+++ DATA SECTION +++

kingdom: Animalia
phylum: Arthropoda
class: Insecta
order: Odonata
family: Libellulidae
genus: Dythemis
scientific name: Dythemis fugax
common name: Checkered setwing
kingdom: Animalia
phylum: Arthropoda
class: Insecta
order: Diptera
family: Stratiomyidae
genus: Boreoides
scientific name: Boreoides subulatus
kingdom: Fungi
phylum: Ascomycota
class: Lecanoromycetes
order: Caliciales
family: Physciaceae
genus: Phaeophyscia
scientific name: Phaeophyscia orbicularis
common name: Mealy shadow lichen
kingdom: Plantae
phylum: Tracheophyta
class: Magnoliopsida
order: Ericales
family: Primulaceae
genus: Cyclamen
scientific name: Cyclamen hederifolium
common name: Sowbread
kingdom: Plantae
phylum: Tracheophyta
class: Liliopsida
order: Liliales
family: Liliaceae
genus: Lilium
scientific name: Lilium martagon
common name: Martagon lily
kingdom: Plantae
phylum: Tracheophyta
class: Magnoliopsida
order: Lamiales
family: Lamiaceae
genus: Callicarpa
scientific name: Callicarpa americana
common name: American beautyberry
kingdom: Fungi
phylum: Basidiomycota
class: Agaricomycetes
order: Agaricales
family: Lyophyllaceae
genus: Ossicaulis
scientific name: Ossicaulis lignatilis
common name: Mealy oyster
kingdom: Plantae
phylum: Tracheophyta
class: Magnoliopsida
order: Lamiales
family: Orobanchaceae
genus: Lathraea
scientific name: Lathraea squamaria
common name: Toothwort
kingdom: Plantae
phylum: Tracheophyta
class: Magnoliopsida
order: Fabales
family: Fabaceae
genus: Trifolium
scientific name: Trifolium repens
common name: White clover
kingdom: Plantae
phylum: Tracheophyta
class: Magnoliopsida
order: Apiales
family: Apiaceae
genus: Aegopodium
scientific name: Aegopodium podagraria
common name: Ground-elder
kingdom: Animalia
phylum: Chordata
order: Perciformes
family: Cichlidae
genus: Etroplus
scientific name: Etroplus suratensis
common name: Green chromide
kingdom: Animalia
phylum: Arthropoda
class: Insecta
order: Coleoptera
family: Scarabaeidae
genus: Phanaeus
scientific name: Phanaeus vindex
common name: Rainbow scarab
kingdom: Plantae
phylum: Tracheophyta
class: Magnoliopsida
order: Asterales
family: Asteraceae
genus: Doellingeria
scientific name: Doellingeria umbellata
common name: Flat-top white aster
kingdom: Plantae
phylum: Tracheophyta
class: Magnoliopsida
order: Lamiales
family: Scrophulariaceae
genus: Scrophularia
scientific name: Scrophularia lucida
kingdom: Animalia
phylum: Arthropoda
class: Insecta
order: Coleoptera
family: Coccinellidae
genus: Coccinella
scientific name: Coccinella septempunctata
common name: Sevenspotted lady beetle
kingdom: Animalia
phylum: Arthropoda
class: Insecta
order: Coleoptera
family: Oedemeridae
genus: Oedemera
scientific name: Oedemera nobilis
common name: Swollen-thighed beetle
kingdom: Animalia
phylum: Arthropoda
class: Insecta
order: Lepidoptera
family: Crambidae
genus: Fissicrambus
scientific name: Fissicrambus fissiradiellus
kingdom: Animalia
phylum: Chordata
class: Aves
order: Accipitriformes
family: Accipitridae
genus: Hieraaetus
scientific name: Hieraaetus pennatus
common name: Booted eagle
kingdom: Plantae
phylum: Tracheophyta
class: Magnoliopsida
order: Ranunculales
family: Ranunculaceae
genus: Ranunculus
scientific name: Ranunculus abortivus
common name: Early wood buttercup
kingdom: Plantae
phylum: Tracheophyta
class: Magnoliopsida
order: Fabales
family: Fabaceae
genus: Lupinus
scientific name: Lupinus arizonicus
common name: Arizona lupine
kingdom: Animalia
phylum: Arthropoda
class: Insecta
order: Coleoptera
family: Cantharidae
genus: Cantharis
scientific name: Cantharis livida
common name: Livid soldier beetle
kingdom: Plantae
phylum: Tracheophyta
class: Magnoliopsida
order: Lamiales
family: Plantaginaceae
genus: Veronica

+++

- WHAT IS ASKED: Convert every line of the listing above into a numbered list, omitting any blank lines.

- COMPLETED TASK:
1. kingdom: Animalia
2. phylum: Arthropoda
3. class: Insecta
4. order: Odonata
5. family: Libellulidae
6. genus: Dythemis
7. scientific name: Dythemis fugax
8. common name: Checkered setwing
9. kingdom: Animalia
10. phylum: Arthropoda
11. class: Insecta
12. order: Diptera
13. family: Stratiomyidae
14. genus: Boreoides
15. scientific name: Boreoides subulatus
16. kingdom: Fungi
17. phylum: Ascomycota
18. class: Lecanoromycetes
19. order: Caliciales
20. family: Physciaceae
21. genus: Phaeophyscia
22. scientific name: Phaeophyscia orbicularis
23. common name: Mealy shadow lichen
24. kingdom: Plantae
25. phylum: Tracheophyta
26. class: Magnoliopsida
27. order: Ericales
28. family: Primulaceae
29. genus: Cyclamen
30. scientific name: Cyclamen hederifolium
31. common name: Sowbread
32. kingdom: Plantae
33. phylum: Tracheophyta
34. class: Liliopsida
35. order: Liliales
36. family: Liliaceae
37. genus: Lilium
38. scientific name: Lilium martagon
39. common name: Martagon lily
40. kingdom: Plantae
41. phylum: Tracheophyta
42. class: Magnoliopsida
43. order: Lamiales
44. family: Lamiaceae
45. genus: Callicarpa
46. scientific name: Callicarpa americana
47. common name: American beautyberry
48. kingdom: Fungi
49. phylum: Basidiomycota
50. class: Agaricomycetes
51. order: Agaricales
52. family: Lyophyllaceae
53. genus: Ossicaulis
54. scientific name: Ossicaulis lignatilis
55. common name: Mealy oyster
56. kingdom: Plantae
57. phylum: Tracheophyta
58. class: Magnoliopsida
59. order: Lamiales
60. family: Orobanchaceae
61. genus: Lathraea
62. scientific name: Lathraea squamaria
63. common name: Toothwort
64. kingdom: Plantae
65. phylum: Tracheophyta
66. class: Magnoliopsida
67. order: Fabales
68. family: Fabaceae
69. genus: Trifolium
70. scientific name: Trifolium repens
71. common name: White clover
72. kingdom: Plantae
73. phylum: Tracheophyta
74. class: Magnoliopsida
75. order: Apiales
76. family: Apiaceae
77. genus: Aegopodium
78. scientific name: Aegopodium podagraria
79. common name: Ground-elder
80. kingdom: Animalia
81. phylum: Chordata
82. order: Perciformes
83. family: Cichlidae
84. genus: Etroplus
85. scientific name: Etroplus suratensis
86. common name: Green chromide
87. kingdom: Animalia
88. phylum: Arthropoda
89. class: Insecta
90. order: Coleoptera
91. family: Scarabaeidae
92. genus: Phanaeus
93. scientific name: Phanaeus vindex
94. common name: Rainbow scarab
95. kingdom: Plantae
96. phylum: Tracheophyta
97. class: Magnoliopsida
98. order: Asterales
99. family: Asteraceae
100. genus: Doellingeria
101. scientific name: Doellingeria umbellata
102. common name: Flat-top white aster
103. kingdom: Plantae
104. phylum: Tracheophyta
105. class: Magnoliopsida
106. order: Lamiales
107. family: Scrophulariaceae
108. genus: Scrophularia
109. scientific name: Scrophularia lucida
110. kingdom: Animalia
111. phylum: Arthropoda
112. class: Insecta
113. order: Coleoptera
114. family: Coccinellidae
115. genus: Coccinella
116. scientific name: Coccinella septempunctata
117. common name: Sevenspotted lady beetle
118. kingdom: Animalia
119. phylum: Arthropoda
120. class: Insecta
121. order: Coleoptera
122. family: Oedemeridae
123. genus: Oedemera
124. scientific name: Oedemera nobilis
125. common name: Swollen-thighed beetle
126. kingdom: Animalia
127. phylum: Arthropoda
128. class: Insecta
129. order: Lepidoptera
130. family: Crambidae
131. genus: Fissicrambus
132. scientific name: Fissicrambus fissiradiellus
133. kingdom: Animalia
134. phylum: Chordata
135. class: Aves
136. order: Accipitriformes
137. family: Accipitridae
138. genus: Hieraaetus
139. scientific name: Hieraaetus pennatus
140. common name: Booted eagle
141. kingdom: Plantae
142. phylum: Tracheophyta
143. class: Magnoliopsida
144. order: Ranunculales
145. family: Ranunculaceae
146. genus: Ranunculus
147. scientific name: Ranunculus abortivus
148. common name: Early wood buttercup
149. kingdom: Plantae
150. phylum: Tracheophyta
151. class: Magnoliopsida
152. order: Fabales
153. family: Fabaceae
154. genus: Lupinus
155. scientific name: Lupinus arizonicus
156. common name: Arizona lupine
157. kingdom: Animalia
158. phylum: Arthropoda
159. class: Insecta
160. order: Coleoptera
161. family: Cantharidae
162. genus: Cantharis
163. scientific name: Cantharis livida
164. common name: Livid soldier beetle
165. kingdom: Plantae
166. phylum: Tracheophyta
167. class: Magnoliopsida
168. order: Lamiales
169. family: Plantaginaceae
170. genus: Veronica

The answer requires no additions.